(Extracted records)
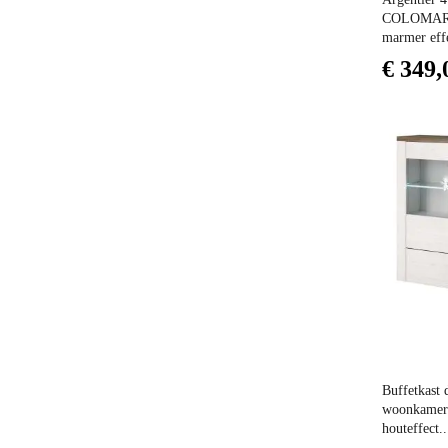
COLOMARM
marmer effec
€ 349,
Prijs
Buffetkast 
woonkamer 
houteffect..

(WHAT THE TASK REQUIRES) Write out the records above in full and exactly, with no pictures.

(RESPONSE BELOW)
COLOMARM
marmer effec
€ 349,
Prijs
Buffetkast 
woonkamer 
houteffect..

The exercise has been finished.